# What you need to do
Of all the lines in these entries, count those that contain "CustomSelect" and give only the total.
◇ ◇ ◇ ◇ ◇ ◇ ◇
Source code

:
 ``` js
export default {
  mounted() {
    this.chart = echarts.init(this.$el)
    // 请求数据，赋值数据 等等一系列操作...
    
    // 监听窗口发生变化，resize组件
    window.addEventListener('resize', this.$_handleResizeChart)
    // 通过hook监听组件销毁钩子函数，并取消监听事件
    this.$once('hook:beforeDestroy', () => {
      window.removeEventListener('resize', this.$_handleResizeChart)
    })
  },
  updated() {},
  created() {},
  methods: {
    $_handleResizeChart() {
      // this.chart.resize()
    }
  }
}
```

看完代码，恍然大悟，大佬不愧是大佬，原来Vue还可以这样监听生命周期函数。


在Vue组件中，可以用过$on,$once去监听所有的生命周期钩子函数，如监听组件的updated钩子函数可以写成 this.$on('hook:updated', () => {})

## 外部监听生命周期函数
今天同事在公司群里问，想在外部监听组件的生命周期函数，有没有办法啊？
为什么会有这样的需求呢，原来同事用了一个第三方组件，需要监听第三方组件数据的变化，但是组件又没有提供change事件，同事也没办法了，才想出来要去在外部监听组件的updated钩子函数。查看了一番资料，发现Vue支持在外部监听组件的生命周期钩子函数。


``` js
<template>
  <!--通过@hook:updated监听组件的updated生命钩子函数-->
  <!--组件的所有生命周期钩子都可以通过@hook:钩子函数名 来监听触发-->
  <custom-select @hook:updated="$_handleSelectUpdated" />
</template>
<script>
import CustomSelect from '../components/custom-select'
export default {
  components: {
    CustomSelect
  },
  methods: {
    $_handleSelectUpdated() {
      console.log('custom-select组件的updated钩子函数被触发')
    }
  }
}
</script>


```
◇ ◇ ◇ ◇ ◇ ◇ ◇
# Task answer
2